Wasserstrom, who wants to play football in college but hasn’t made a decision, drew inspiration from her determination.

“If I was having tough day, it would always go through my mind that Jeanelle has been through a lot worse than what we are doing right now, like summer workouts,” Wasserstrom said. “You’ve just got to keep battling through, and I know that was what she would want from us. I feel like toward the end of the season we gave it all we had for her. It didn’t come out the way we wanted it to, but we definitely left it all out there for her.”

Rooney died only five days before the semistate game with Merrillville.

“When we got the news she passed away, it made us want to work for it more,” Wasserstrom said.

Westfield reached the Class 6A state championship game before losing to Center Grove for the second consecutive year.

Wasserstrom was honored being selected by Gilbert as the scholarship winner.

“It meant the world to me that all these years providing energy to the team, following orders and putting in the most work I possibly could (that) that work was not left unseen,” he said. “I really appreciate Coach Gilbert for pushing me through all the hard moments and helping me to keep battling. I felt like Jeannelle is looking down from above. Her whole family was there and it was special to me.”

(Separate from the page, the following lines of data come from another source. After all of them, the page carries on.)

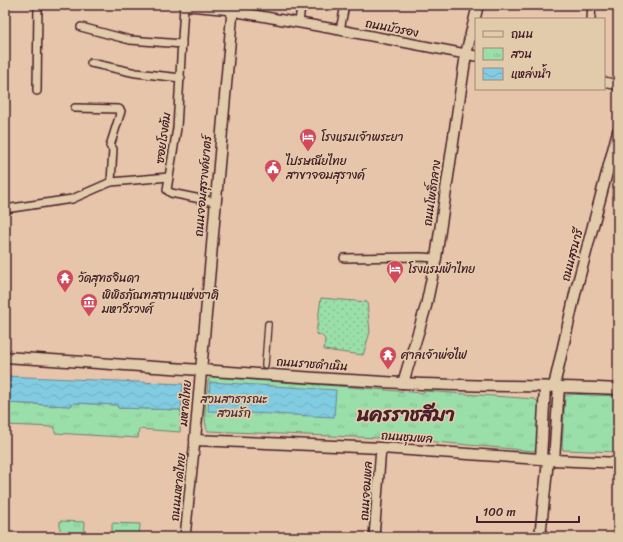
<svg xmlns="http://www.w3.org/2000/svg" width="623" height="542" viewBox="0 0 623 542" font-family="Sriracha,'Playpen Sans Thai',sans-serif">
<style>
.park{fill:url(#park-tufts);stroke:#727e6a}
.garden{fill:url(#garden-dots);stroke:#727e6a}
.water{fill:url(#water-waves);stroke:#6b8798}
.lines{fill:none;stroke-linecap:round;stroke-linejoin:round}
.pedestrian-casing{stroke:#4a1f2b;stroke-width:8}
.minor-casing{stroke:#4a1f2b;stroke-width:10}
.tertiary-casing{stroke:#4a1f2b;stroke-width:12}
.secondary-casing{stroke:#4a1f2b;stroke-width:13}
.pedestrian{stroke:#e2cbab;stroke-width:5.5}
.minor{stroke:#e2cbab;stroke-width:7}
.tertiary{stroke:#e2cbab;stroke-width:9}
.secondary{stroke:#e2cbab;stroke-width:10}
.labels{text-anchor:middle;stroke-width:3.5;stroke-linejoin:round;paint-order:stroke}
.street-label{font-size:12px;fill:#4a1f2b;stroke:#e2cbab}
.poi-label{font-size:12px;fill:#4a1f2b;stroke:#e2cbab;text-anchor:start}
.park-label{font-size:12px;fill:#523238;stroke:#e2cbab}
.town-label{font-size:20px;font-weight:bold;fill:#4a1f2b;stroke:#e2cbab}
</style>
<defs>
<pattern id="park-tufts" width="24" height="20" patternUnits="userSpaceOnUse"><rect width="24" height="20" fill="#9adeaa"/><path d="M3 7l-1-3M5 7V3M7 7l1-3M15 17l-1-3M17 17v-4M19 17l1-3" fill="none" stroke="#86be92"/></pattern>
<pattern id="garden-dots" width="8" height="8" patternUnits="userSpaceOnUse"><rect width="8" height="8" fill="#9adeaa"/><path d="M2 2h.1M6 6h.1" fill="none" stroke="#86be92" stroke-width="1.8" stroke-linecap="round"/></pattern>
<pattern id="water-waves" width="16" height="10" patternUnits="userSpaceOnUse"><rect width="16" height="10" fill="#81cce1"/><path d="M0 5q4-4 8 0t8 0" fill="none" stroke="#71afc1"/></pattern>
</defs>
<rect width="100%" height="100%" fill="#e6c5aa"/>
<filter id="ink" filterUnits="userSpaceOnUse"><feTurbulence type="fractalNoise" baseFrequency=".025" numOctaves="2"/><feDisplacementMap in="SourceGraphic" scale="8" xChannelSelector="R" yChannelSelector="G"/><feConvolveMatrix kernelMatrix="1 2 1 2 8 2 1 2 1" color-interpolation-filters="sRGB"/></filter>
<g filter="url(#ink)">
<g class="park">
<path d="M212,377L338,386L423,393L424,391L535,399L539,403L537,447L534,451L403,439L208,431C202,423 207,393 208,382L209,379Z"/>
<polygon points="568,394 618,396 618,452 563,450 562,447 565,396"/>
<polygon points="5,403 71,406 74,403 117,405 118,408 181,410 180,432 139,429 138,438 55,433 55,427 5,425"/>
<polygon points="60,521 85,522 84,537 60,537"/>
<polygon points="112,523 140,524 139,537 112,537"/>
</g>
<polygon class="garden" points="321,298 367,302 370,332 363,355 324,350 325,339 321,335 316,334"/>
<g class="water">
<polygon points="5,376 183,384 181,410 118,408 117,405 74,403 71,406 5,403"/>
<polygon points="210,382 336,390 334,417 208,411"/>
</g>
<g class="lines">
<defs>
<polyline id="pedestrian" points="265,365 268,324"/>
<g id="minor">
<polyline points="188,5 189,7 232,11"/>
<polyline points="591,19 592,5"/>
<polyline points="299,23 301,5"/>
<polyline points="81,27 130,40 182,44"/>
<polyline points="340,30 345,5"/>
<polyline points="91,63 136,73 181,78"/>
<polyline points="37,91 38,5"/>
<polyline points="75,108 119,109 121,111 110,146 113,149 111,182"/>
<polyline points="169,177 167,190 171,193 215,202"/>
<polyline points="5,209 72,199 111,182 169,177 177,128 184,5"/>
<polyline points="344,258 420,257 436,258"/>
</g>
<g id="tertiary">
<polyline points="232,11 340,30 476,56"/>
<polyline points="604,82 618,85"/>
<polyline points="185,537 195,440"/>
<polyline points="374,537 381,448"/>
</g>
<g id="secondary">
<polyline points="233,5 195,440 381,448 554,460 618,463"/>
<path d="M5,357C137,365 270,376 402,383C474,387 546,385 618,389"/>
<polyline points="403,383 426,306 436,258 466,54 478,5"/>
<polyline points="554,386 576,290 618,131"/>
<polyline points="541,459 545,387"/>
<polyline points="554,460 559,386"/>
<polyline points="540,537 548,460"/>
</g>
</defs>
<use href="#pedestrian" class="pedestrian-casing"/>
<use href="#minor" class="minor-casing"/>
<use href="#tertiary" class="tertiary-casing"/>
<use href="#secondary" class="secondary-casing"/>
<use href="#pedestrian" class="pedestrian"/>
<use href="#minor" class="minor"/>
<use href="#tertiary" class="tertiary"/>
<use href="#secondary" class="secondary"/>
</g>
</g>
<defs>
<symbol id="hotel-pin" viewBox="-11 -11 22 30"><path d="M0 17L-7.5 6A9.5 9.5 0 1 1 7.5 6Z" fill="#d1495b" stroke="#e2cbab"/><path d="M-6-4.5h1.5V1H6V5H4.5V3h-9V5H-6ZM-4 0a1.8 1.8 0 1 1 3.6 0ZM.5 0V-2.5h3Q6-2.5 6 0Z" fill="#fff"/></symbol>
<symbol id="civic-pin" viewBox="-11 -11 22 30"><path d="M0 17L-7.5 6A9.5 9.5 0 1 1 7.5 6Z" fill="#d1495b" stroke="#e2cbab"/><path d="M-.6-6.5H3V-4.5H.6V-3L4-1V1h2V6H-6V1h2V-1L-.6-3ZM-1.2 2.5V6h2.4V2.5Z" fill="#fff"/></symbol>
<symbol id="temple-pin" viewBox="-11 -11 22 30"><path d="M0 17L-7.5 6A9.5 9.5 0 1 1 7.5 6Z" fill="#d1495b" stroke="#e2cbab"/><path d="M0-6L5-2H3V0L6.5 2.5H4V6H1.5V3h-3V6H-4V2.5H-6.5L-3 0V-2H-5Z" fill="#fff"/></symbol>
<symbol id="museum-pin" viewBox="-11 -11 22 30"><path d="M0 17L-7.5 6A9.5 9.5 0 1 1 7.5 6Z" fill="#d1495b" stroke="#e2cbab"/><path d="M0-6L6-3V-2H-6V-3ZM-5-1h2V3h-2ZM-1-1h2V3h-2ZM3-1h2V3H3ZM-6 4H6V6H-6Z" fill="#fff"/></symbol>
</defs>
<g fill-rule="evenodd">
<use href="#hotel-pin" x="298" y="127" width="20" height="27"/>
<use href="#civic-pin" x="263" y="158" width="20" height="27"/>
<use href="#hotel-pin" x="385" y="259" width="20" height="27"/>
<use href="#temple-pin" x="55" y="268" width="20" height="27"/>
<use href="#museum-pin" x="79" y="292" width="20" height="27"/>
<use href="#temple-pin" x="378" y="345" width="20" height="27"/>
</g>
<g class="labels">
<g class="street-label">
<text transform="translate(392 28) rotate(11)" y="4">ถนนบัวรอง</text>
<text transform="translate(163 138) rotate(-82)" y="4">ซอยโรงต้ม</text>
<text transform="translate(203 186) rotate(-85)" y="4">ถนนจอมสุรางค์ยาตร์</text>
<text transform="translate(432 193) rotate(-82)" y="4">ถนนโพธิ์กลาง</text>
<text transform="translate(572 255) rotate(-75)" y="4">ถนนสุรนารี</text>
<text transform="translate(312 364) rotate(4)" y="4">ถนนราชดำเนิน</text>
<text transform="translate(185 403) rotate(-85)" y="4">มหาดไทย</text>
<text transform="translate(407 437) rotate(4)" y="4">ถนนชุมพล</text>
<text transform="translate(178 487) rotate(-84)" y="4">ถนนมหาดไทย</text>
<text transform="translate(366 491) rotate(-86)" y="4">ถนนจอมพล</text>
</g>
<g class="poi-label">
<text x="321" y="141">โรงแรมเจ้าพระยา</text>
<text x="286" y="165">ไปรษณียไทย<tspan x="286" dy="14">สาขาจอมสุรางค์</tspan></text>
<text x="408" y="273">โรงแรมฟ้าไทย</text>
<text x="78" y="282">วัดสุทธจินดา</text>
<text x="102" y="299">พิพิธภัณฑสถานแห่งชาติ<tspan x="102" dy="14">มหาวีรวงศ์</tspan></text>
<text x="401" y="359">ศาลเจ้าพ่อไฟ</text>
</g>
<g class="park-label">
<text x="234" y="403">สวนสาธารณะ<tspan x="234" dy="14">สวนรัก</tspan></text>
</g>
<g class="town-label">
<text x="406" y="421">นครราชสีมา</text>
</g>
</g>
<rect width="623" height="542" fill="none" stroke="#e2cbab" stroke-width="20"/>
<rect x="10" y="10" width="603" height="522" fill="none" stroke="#4a1f2b" stroke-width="1.5" filter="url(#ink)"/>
<rect x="475" y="18" width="130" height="72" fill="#e2cbab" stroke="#a58678"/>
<rect x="483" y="31" width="20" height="6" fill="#e2cbab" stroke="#a58678"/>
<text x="511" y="38" font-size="12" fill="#4a1f2b">ถนน</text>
<rect x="483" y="48" width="20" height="12" fill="url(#park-tufts)" stroke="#a58678"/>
<text x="511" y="58" font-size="12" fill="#4a1f2b">สวน</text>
<rect x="483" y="68" width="20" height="12" fill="url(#water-waves)" stroke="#a58678"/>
<text x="511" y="78" font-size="12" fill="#4a1f2b">แหล่งน้ำ</text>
<path d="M477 516v6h102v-6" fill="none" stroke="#4a1f2b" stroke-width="2"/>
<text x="483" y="516" font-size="12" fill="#4a1f2b" stroke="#e2cbab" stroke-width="3" paint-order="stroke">100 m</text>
</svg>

The Rooneys plan to annually award the scholarship.

“We want to honor all she did for each of the boys,” Lisa Rooney said. “We wanted to honor that drive that she had. Even though she never made a play, she was just as important to the team, whether she was on the sidelines or playing. It overconsumed her. She cared for each one of the players throughout the years as if they were one of her brothers”.

Jim Rooney would sit in the end zone with his daughter when she was filming as a senior.

“When she was in her senior year, that kept her going with her treatments,” Jim said. “Even when she felt awful, she didn’t want to miss a game.”

After graduating, she went to most of the games in 2021 until the postseason. Then, she and her parents watched on television.

 “She loved her Rocks, that’s for sure,” Jim said.